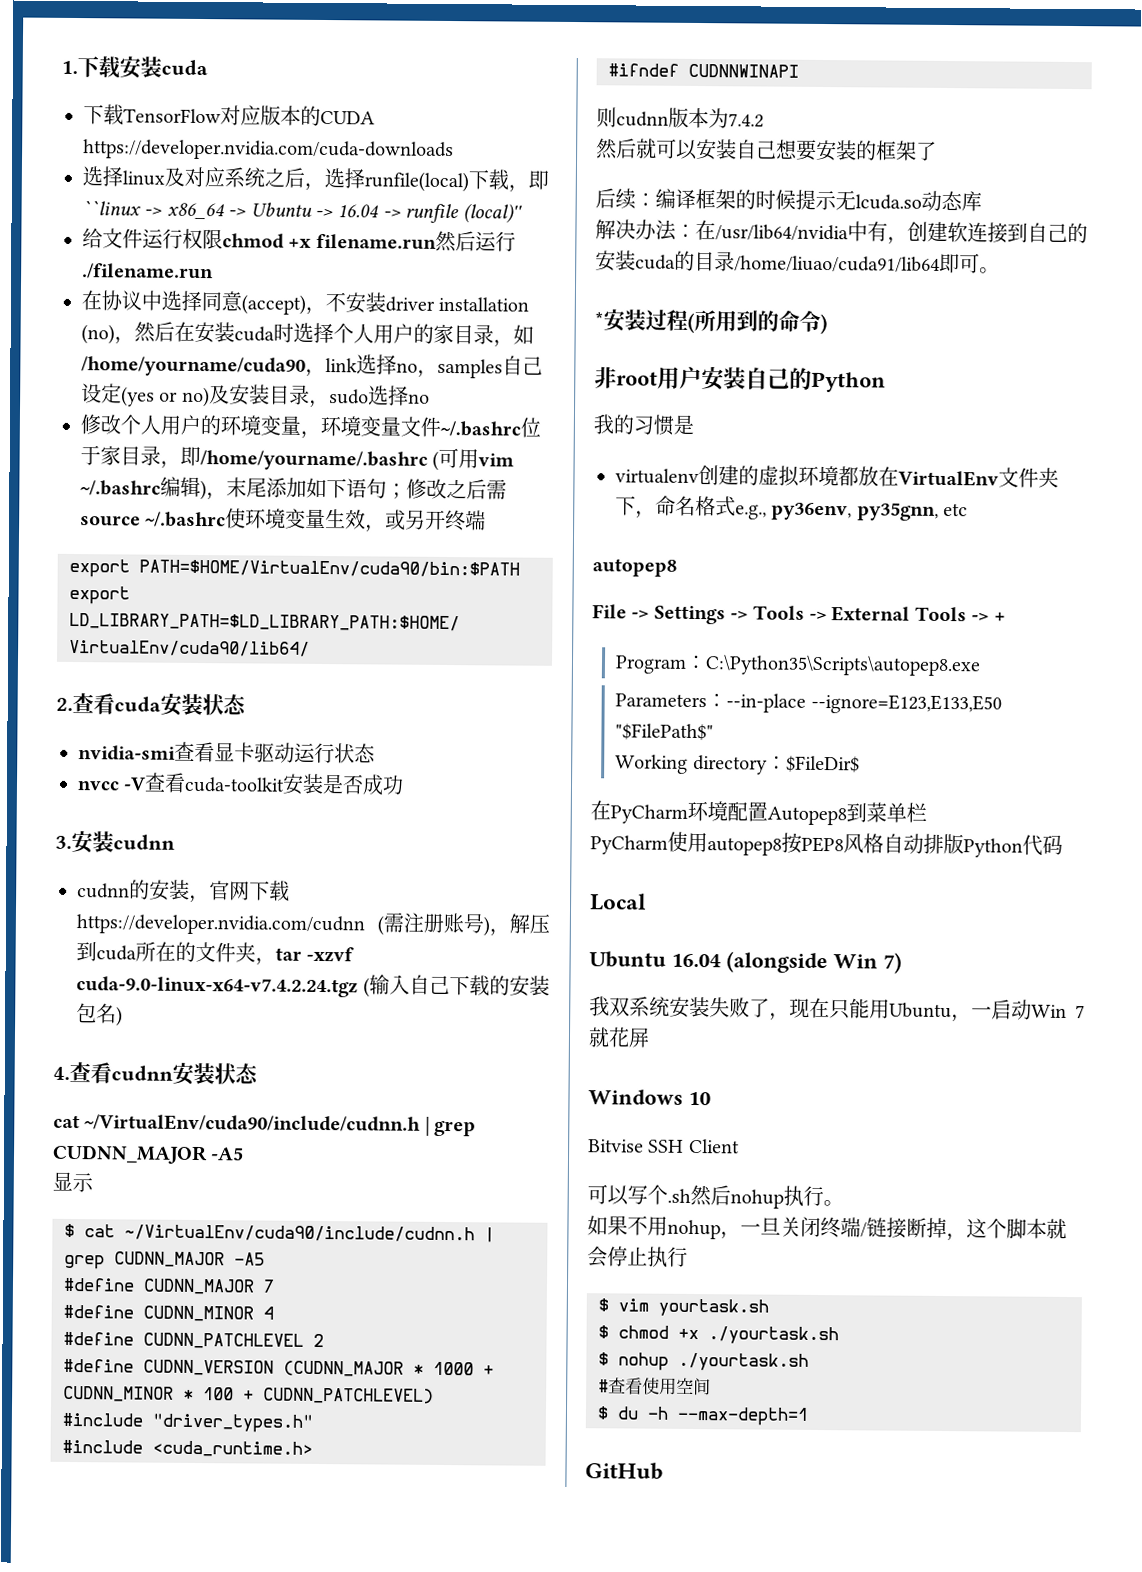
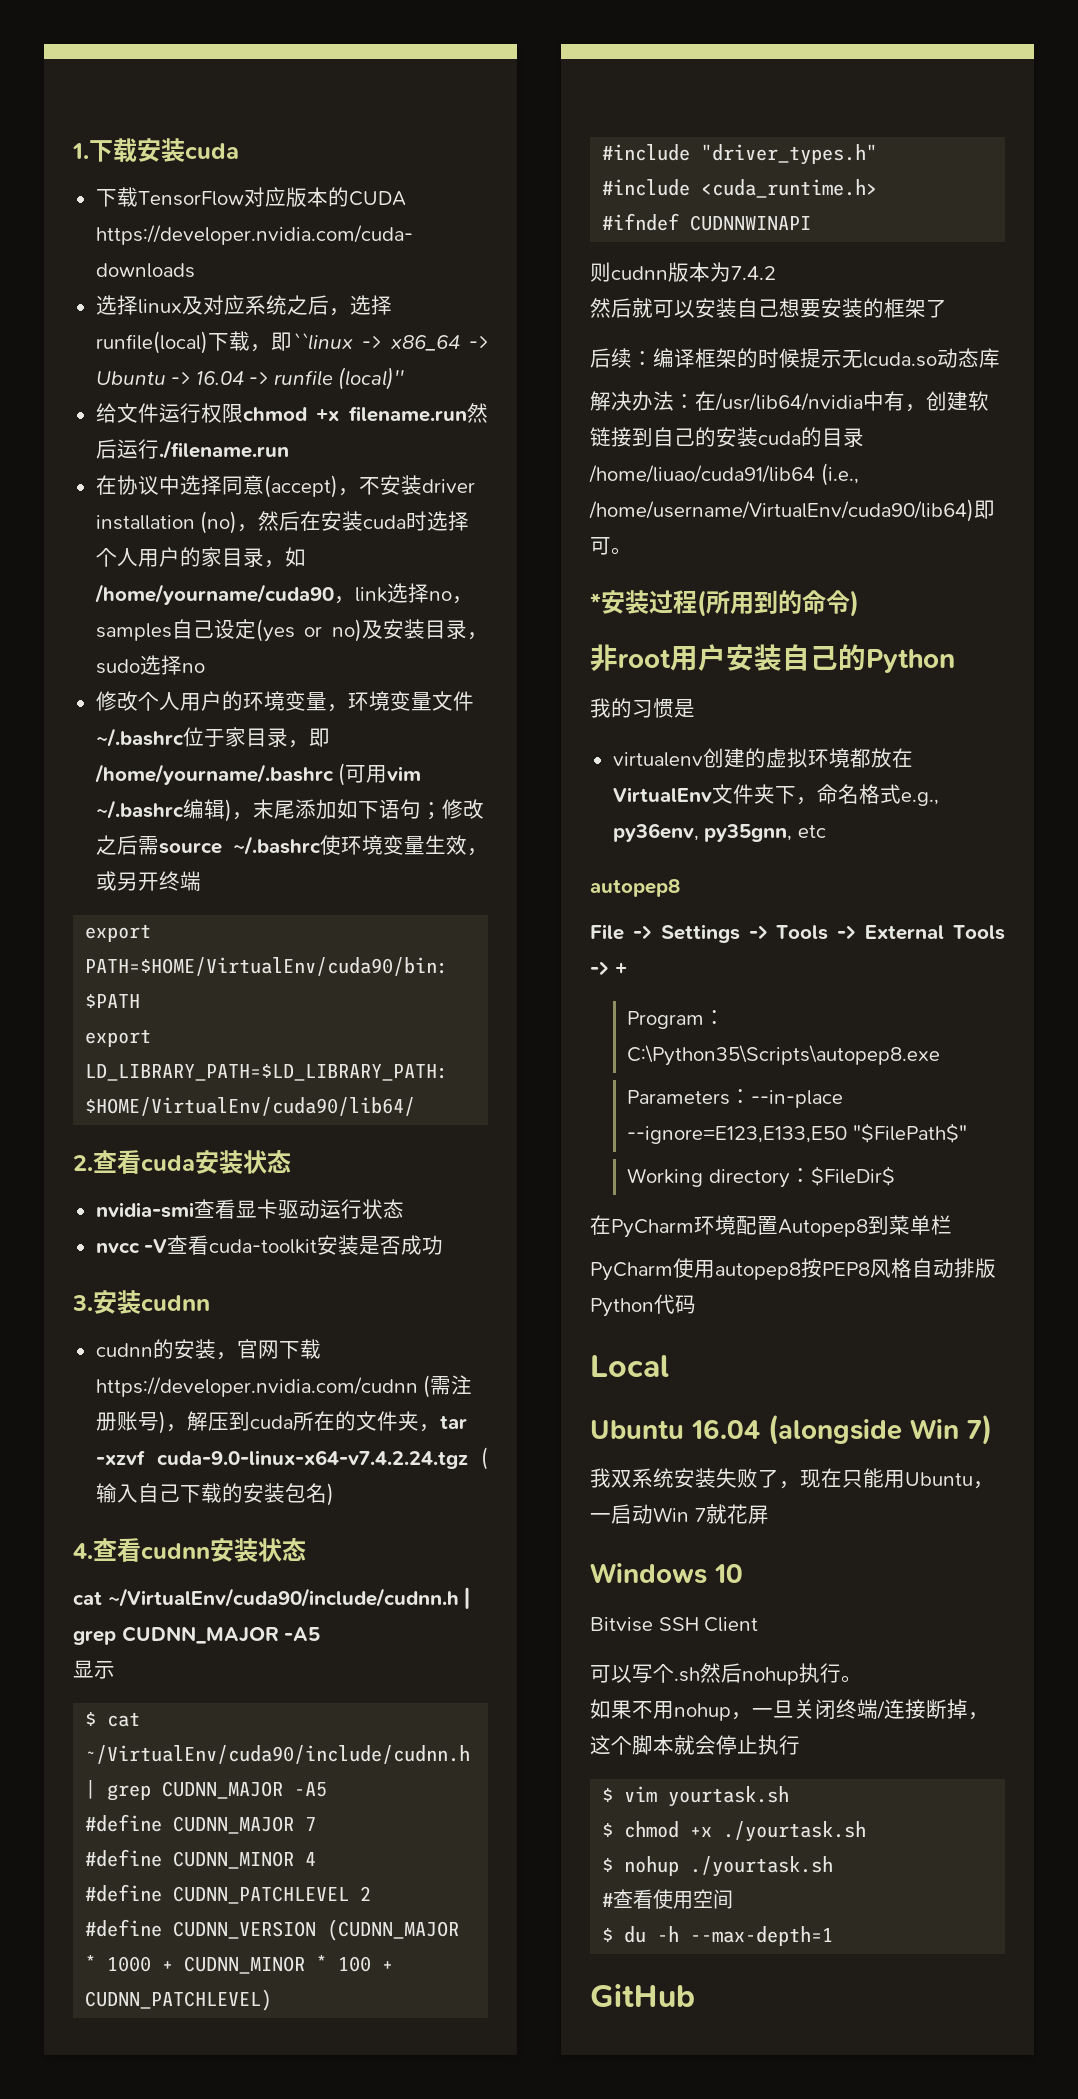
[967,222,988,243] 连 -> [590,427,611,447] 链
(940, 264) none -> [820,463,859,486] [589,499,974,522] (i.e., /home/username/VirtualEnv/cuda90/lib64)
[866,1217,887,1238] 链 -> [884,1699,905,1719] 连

--

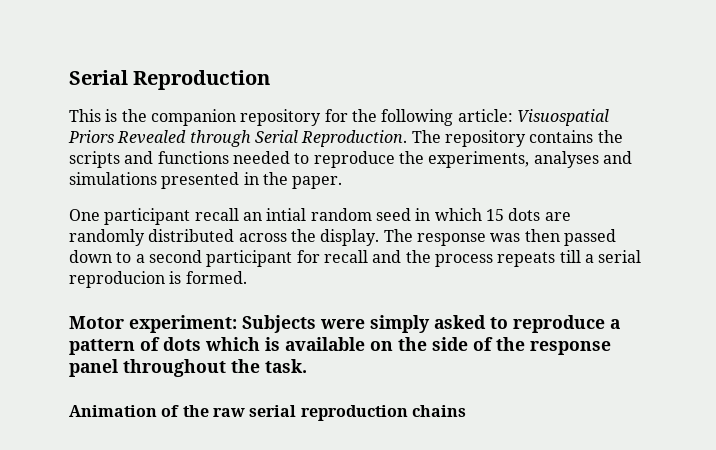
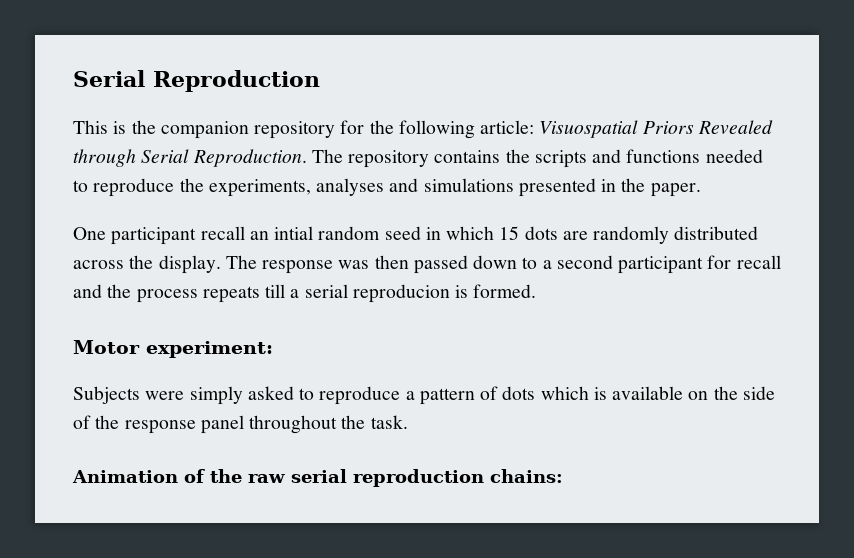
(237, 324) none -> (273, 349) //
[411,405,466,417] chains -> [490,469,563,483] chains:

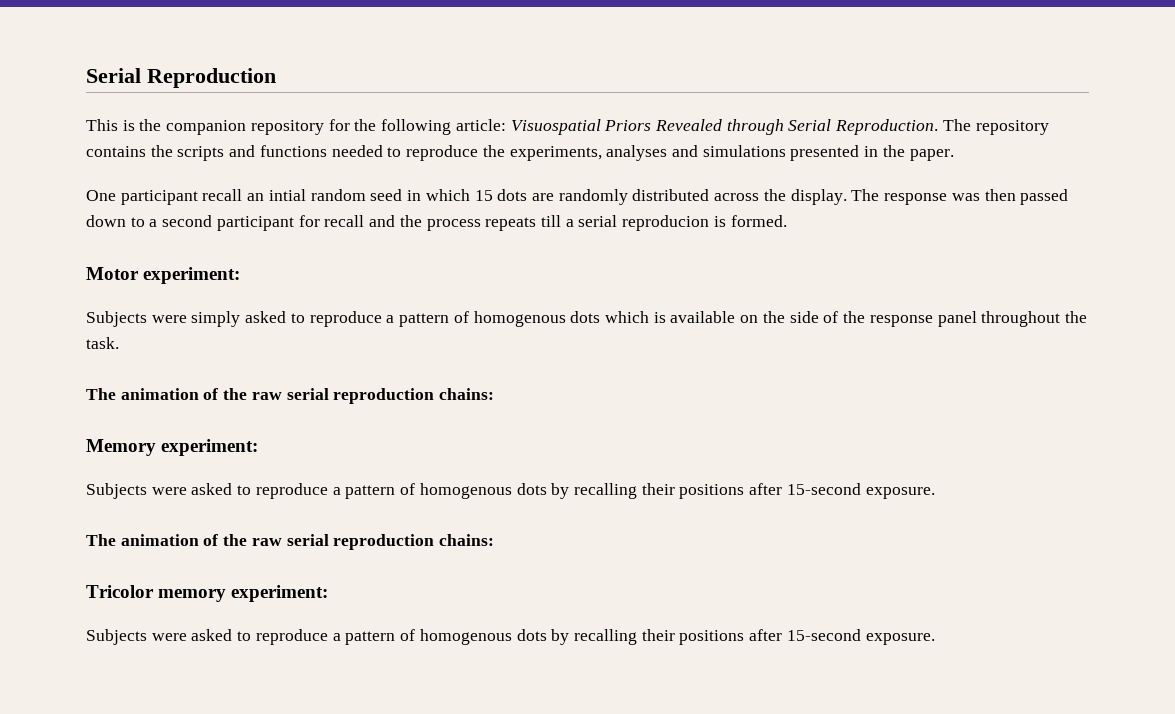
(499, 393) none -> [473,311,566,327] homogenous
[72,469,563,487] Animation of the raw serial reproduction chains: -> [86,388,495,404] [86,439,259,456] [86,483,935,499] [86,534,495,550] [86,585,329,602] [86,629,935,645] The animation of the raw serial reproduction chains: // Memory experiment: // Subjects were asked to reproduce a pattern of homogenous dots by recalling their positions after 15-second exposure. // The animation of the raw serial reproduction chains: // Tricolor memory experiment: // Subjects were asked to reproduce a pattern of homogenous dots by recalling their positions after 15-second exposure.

__Instructions for the task__.
Please report, as a bare number, how many lines of the data contain the word "homogenous".

__Exercise answer__.
2